A revisão do CPTA: Desaparecimento da dicotomia Acção Administrativa
comum/especial
Parte I
11- Introdução
Com a aprovação da Lei 15/2002 de 22 de Fevereiro, que entrou
em vigor no dia 1 de Janeiro de 2004, alterou-se radicalmente o modelo legal,
com a criação de duas formas processuais distintas: a acção administrativa
comum e a acção administrativa especial. Com esta reforma, o recurso de
anulação passou a ser chamado impugnação de actos, além de os pedidos de
condenação à prática do acto devido e a declaração de ilegalidade de normas
fazerem agora parte da acção administrativa especial, conforme o artigo 46 do
CPTA, preterindo o modelo da acção única que já nesta altura foi adoptado nas
reformas processuais francesa, italiana e espanhola.
A diferença entre ambas prendia-se com “a acção administrativa
comum, por regra, tem por objecto a resolução de litígios nos quais a
Administração surge "despojada” do seu 'ius imperii' [denominadas
«relações jurídicas paritárias» em que a actuação daquela não consista na
prática de actos administrativos], ao passo que a acção administrativa especial
constitui o meio próprio tipo e legalmente imposto para dirimir os litígios em
que a Administração se mostra investida dos seus poderes de autoridade (através
da prática de actos administrativos ou emissão de normas), sendo, por
conseguinte, a forma processual adequada na qual se apreciam e julgam apenas os
litígios que se prendam com impugnação actos administrativos/regulamentos ou
normas administrativas, pedidos condenação à prática de actos devidos e de
declaração de ilegalidade por omissão de normas administrativas [cfr. arts,
37.° e 46.° do CPTA.” [Acórdão do Tribunal Central Administrativo Norte
Processo: 02062/13.1BEPRT, 1ª Secção - Contencioso Administrativo 20/03/2015.]
Acerca deste ponto, refere VIEIRA DE ANDRADE que "... a
diferença entre as duas formas depende de estar, ou não, em causa a prática ou
a omissão de manifestações de poder público, o que significa que continua a
pensar-se - afinal, pelo menos em certa medida, continuando a tradição dos
sistemas euro-continentais - num regime especial para o domínio das decisões
administrativas.
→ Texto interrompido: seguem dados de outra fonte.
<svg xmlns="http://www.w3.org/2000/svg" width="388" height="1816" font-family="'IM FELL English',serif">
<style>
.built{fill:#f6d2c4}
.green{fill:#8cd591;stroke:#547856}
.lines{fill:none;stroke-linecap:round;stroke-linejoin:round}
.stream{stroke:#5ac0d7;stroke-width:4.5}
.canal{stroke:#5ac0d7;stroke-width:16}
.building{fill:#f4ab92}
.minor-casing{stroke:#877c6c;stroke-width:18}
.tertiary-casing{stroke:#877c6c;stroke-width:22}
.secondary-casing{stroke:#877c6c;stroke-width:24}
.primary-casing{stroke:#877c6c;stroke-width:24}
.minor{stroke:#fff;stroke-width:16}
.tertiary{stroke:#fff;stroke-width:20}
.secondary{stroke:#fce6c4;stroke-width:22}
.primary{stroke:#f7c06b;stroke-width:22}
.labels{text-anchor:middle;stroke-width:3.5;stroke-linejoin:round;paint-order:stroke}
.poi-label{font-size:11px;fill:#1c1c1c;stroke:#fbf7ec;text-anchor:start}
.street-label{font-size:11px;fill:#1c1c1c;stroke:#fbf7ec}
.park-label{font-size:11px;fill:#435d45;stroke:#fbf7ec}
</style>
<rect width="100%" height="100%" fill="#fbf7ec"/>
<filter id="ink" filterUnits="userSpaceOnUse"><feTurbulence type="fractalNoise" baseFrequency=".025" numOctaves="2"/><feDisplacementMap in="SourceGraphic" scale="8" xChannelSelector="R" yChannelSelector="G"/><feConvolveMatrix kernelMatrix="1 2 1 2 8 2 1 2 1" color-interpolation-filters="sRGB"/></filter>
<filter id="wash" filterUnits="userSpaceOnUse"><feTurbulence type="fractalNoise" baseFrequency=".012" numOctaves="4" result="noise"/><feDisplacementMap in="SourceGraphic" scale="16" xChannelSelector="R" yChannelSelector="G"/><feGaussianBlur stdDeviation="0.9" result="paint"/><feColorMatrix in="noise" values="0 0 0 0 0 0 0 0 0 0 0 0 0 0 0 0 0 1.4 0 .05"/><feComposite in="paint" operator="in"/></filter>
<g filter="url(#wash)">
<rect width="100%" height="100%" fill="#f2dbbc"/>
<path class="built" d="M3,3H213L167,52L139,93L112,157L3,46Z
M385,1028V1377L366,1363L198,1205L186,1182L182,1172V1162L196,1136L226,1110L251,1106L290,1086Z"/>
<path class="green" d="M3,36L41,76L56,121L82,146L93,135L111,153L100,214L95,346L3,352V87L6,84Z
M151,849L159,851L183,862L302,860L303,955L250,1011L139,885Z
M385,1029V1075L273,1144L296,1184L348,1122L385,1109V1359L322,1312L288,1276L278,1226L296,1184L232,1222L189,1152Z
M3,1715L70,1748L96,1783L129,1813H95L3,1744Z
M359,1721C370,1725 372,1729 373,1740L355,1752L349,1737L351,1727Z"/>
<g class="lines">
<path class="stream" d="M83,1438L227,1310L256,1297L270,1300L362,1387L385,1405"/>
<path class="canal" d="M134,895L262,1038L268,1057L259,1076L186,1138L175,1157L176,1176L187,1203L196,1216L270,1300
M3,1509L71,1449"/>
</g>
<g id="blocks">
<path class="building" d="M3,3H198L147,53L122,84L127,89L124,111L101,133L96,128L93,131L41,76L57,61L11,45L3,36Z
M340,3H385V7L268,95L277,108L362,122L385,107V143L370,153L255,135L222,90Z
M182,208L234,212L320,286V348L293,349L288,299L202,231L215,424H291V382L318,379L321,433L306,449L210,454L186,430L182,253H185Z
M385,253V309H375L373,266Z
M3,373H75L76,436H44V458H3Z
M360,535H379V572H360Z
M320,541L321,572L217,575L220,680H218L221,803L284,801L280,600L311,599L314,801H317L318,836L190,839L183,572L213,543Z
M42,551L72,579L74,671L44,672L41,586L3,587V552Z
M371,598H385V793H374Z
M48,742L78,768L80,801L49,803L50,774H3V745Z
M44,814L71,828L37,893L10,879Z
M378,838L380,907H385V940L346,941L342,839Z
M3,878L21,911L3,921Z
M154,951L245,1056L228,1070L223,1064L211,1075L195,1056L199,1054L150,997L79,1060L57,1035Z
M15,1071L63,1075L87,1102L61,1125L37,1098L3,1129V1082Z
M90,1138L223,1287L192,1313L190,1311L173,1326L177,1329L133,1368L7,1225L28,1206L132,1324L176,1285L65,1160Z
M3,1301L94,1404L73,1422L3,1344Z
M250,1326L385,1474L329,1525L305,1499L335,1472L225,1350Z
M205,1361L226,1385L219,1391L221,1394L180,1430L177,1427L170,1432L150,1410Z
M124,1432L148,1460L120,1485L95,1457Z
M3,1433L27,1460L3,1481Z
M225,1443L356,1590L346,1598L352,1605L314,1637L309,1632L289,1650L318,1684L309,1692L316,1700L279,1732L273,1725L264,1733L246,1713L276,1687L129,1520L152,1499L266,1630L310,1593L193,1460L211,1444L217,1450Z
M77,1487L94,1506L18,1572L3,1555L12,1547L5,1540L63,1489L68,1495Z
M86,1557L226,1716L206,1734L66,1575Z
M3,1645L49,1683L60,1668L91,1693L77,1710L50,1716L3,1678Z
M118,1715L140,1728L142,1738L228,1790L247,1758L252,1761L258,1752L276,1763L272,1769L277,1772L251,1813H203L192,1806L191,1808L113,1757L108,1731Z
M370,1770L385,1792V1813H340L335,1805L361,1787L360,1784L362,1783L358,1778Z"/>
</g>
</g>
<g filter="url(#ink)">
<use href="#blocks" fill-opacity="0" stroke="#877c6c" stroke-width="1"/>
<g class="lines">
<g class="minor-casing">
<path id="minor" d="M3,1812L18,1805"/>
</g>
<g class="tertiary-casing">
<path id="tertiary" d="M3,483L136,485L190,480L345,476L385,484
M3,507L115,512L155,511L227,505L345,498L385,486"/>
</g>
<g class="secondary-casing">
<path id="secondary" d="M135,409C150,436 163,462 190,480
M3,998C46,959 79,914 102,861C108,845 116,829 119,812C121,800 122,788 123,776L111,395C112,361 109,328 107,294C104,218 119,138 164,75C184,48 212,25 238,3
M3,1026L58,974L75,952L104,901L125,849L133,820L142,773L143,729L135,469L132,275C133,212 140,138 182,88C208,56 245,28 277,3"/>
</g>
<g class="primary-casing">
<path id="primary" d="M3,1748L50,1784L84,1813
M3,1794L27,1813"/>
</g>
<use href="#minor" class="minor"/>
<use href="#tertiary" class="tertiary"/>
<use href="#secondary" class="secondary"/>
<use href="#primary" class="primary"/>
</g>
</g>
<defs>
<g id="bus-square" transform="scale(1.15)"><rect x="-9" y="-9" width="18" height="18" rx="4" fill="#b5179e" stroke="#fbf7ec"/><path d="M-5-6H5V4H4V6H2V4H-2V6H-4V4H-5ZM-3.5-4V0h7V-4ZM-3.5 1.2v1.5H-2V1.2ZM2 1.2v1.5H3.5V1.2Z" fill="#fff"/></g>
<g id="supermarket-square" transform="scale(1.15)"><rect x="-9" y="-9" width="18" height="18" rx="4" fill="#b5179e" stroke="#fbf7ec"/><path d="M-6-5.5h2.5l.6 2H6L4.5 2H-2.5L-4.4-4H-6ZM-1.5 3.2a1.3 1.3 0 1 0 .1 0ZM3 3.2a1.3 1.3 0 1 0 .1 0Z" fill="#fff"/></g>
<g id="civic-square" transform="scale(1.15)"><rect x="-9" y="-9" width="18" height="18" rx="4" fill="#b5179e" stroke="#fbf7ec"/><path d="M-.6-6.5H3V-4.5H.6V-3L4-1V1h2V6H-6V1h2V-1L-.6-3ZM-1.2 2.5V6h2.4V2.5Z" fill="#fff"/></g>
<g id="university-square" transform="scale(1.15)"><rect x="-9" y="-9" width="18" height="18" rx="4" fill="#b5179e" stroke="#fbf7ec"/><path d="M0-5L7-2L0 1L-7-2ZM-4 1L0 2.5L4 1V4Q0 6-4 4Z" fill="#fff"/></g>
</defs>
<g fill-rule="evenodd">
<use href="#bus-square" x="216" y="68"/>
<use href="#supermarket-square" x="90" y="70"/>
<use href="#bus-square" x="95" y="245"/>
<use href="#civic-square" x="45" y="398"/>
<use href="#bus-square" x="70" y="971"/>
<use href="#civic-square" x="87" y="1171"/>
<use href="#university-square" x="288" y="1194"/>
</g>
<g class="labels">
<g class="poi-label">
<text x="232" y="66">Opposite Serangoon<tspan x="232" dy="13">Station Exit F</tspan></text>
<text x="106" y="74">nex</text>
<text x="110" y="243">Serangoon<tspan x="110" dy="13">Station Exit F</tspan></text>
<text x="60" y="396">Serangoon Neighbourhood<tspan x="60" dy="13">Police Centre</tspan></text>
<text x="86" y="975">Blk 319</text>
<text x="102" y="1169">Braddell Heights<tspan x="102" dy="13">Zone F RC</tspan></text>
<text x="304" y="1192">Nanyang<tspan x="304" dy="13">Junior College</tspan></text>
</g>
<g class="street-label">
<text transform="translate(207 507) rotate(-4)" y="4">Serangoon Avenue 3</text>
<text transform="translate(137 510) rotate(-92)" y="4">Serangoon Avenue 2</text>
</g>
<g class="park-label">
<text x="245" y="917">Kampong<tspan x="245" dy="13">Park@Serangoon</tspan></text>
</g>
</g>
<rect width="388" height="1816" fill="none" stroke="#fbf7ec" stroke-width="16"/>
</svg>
Em razão do exercício formal de poderes unilaterais (ou do
incumprimento de deveres) de autoridade ....” pelo que .....o critério decisivo
para a distinção entre os dois domínios de regime processual parece ser o da
existência, ou não, de uma relação jurídica tendencialmente paritária entre as
partes - haverá um regime especial nos casos em que, na relação material
controvertida, se afirme a autoridade de uma das partes sobre a outra, em
regra, da Administração sobre o particular."
22-
O Debate
actual
No entanto, em 2015, chegou-se à conclusão que esta dicotomia
já não fazia qualquer tipo de sentido, adoptando o modelo unificado para os meios
processuais não urgentes, designada como acção administrativa, revogando o
artigo 46 relativo à acção administrativa especial.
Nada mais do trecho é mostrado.